1. Entrance must be Free.

2. As pubs and inns are routinely open to the public they must in addition offer something special: open a building or part of a building that isn’t usually open to the public or do something out of the ordinary.

3. Provide some form of information.

4. Take place within the festival dates 7-10 September 2017.

Suggested events must take place at some point during this time. However, they do not have to be open on all days or even for a full day.

Currently, we are putting together the programme and will advertise it in May.  If you are interested in joining the Civic Society/CAMRA events for the Heritage Open Days, then please contact Neil Beagrie (email neil@beagrie.com) to discuss your ideas and inclusion in the programme.  There will be national and local advertising for the programme from May onwards.  We have a great living heritage of pubs and inns in Salisbury – let’s highlight it.

Neil Beagrie Salisbury & S. Wilts CAMRA branch/ Salisbury Civic Society




Historic Open Days Schedule & Poster

The Civic Society Historic Open days took place over three days 10,11,12 September 2015. The focus was to the west of the city centre, the theme being ‘Go West- Award Winners and Hospitals’.

Around 200 people in total enjoyed the visits and the weather was kind to us. Working outward from the city centre; Pembroke House, part of the former Salisbury Infirmary. was open on Friday and Saturday and proved very popular. The residents had put together a display of the site through the years – not just in its days as an infirmary but also before the infirmary itself was built. Delicious home made cakes were available to purchase.

At St. Paul’s roundabout, both the church extension and the SP2 community building were open in the afternoons. Moving westwards to Wilton Road, a number of buildings which were either part of, or on the site of, the Old Manor Hospital were open. The Quaker Meeting House was open in the afternoons and the Quakers arranged a very interesting talk by Roger Harrison about the building in its hospital days but also about how attitudes and ideas about mental health had changed over the years.

The Salisbury Medical Practice incorporates the former ballroom of the Old Manor and a blue badge guide and a member of staff led groups on Thursday and Friday around a modern purpose built medical facility but giving a flavour of its rather different medical past.

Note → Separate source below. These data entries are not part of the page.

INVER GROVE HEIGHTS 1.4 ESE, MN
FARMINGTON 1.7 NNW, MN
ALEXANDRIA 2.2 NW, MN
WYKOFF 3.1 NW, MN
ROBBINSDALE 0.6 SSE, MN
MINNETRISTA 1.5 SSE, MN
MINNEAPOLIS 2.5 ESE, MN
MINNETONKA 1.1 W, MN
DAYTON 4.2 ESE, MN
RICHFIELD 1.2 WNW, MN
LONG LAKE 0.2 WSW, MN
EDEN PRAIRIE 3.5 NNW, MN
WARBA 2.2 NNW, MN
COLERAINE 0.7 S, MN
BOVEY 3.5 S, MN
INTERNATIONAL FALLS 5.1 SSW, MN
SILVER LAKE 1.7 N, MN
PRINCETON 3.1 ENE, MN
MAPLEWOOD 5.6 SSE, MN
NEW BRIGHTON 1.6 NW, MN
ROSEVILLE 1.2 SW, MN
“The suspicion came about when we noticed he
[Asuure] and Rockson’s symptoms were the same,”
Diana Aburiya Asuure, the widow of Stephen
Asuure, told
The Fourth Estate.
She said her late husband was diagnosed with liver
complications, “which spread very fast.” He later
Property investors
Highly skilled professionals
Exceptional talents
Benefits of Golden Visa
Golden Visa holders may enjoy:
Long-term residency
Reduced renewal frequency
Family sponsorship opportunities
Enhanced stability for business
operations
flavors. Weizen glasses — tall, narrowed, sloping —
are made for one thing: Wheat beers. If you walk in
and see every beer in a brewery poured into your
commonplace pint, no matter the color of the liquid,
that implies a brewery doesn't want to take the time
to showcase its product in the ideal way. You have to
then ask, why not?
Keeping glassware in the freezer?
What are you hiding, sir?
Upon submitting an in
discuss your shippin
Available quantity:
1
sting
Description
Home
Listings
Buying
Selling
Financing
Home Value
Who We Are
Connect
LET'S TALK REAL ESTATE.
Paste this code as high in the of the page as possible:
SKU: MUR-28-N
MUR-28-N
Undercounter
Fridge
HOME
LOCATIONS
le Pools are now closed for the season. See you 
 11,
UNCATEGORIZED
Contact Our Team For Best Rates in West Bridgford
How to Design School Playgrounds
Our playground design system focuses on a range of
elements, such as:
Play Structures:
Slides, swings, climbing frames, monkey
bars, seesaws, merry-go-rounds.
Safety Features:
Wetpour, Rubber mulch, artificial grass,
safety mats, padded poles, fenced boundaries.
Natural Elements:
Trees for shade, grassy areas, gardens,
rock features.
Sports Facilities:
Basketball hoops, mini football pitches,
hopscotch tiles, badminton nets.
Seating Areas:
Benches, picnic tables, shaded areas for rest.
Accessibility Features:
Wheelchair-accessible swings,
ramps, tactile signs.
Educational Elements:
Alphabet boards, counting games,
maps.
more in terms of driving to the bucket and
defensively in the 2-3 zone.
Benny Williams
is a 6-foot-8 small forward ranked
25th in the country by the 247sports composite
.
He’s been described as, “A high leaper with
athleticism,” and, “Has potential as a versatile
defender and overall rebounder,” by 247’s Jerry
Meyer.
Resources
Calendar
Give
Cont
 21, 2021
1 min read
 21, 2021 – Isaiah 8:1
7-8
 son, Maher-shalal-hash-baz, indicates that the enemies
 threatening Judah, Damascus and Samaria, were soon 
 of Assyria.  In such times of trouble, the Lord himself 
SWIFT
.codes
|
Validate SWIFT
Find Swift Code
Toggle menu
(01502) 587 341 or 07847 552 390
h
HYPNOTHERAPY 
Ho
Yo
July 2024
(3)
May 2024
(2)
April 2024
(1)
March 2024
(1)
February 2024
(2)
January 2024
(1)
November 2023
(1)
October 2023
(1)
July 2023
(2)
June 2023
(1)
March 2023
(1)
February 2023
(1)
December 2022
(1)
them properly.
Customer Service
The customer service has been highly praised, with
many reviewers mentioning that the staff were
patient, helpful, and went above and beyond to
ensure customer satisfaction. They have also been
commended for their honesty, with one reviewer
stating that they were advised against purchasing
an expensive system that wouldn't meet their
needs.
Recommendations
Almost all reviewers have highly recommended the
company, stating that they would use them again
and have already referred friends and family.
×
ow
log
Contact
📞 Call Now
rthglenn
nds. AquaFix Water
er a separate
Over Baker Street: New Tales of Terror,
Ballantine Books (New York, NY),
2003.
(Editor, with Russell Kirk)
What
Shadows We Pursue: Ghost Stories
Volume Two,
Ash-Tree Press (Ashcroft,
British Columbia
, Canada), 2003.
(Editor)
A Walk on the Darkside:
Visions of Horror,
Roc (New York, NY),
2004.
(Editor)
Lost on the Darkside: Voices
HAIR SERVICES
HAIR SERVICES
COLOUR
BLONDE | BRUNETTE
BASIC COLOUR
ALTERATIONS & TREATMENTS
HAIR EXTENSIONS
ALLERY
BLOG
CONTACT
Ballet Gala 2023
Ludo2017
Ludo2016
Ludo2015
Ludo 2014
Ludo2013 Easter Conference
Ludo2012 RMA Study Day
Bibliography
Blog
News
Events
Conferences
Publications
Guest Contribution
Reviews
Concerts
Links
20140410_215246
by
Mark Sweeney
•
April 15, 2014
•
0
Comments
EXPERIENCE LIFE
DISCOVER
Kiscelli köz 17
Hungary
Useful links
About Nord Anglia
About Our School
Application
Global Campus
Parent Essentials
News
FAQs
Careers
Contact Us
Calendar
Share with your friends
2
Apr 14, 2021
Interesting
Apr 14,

Opposite, No. 4 The Paragon, a private house, was open to the public each day, which for many was the highlight of the event in seeing how an early Victorian house could be rescued from dilapidation and institutional use and restored to residential use once again. Many thanks to Nick Ludlow for generously opening his house to the public. Blue badge guides led this tour following on from a visit to Salisbury Manor Care Home. This also incorporated the shell of a building from the Old Manor days, but having been rebuilt and considerably extended to form a bright modern care home.

Finally, The Foyer, a modern building providing supported living accommodation for young people on the site of the former Orchard House of the Old Manor was open on Thursday and Friday where staff were on hand to explain about the purpose of the building and it’s energy saving features.

Feedback from participants in the event has been very positive. Many thanks to the blue badge guides: Margaret, Shirley and Kathy, and also to the owners, residents and staff of the ‘open’ buildings.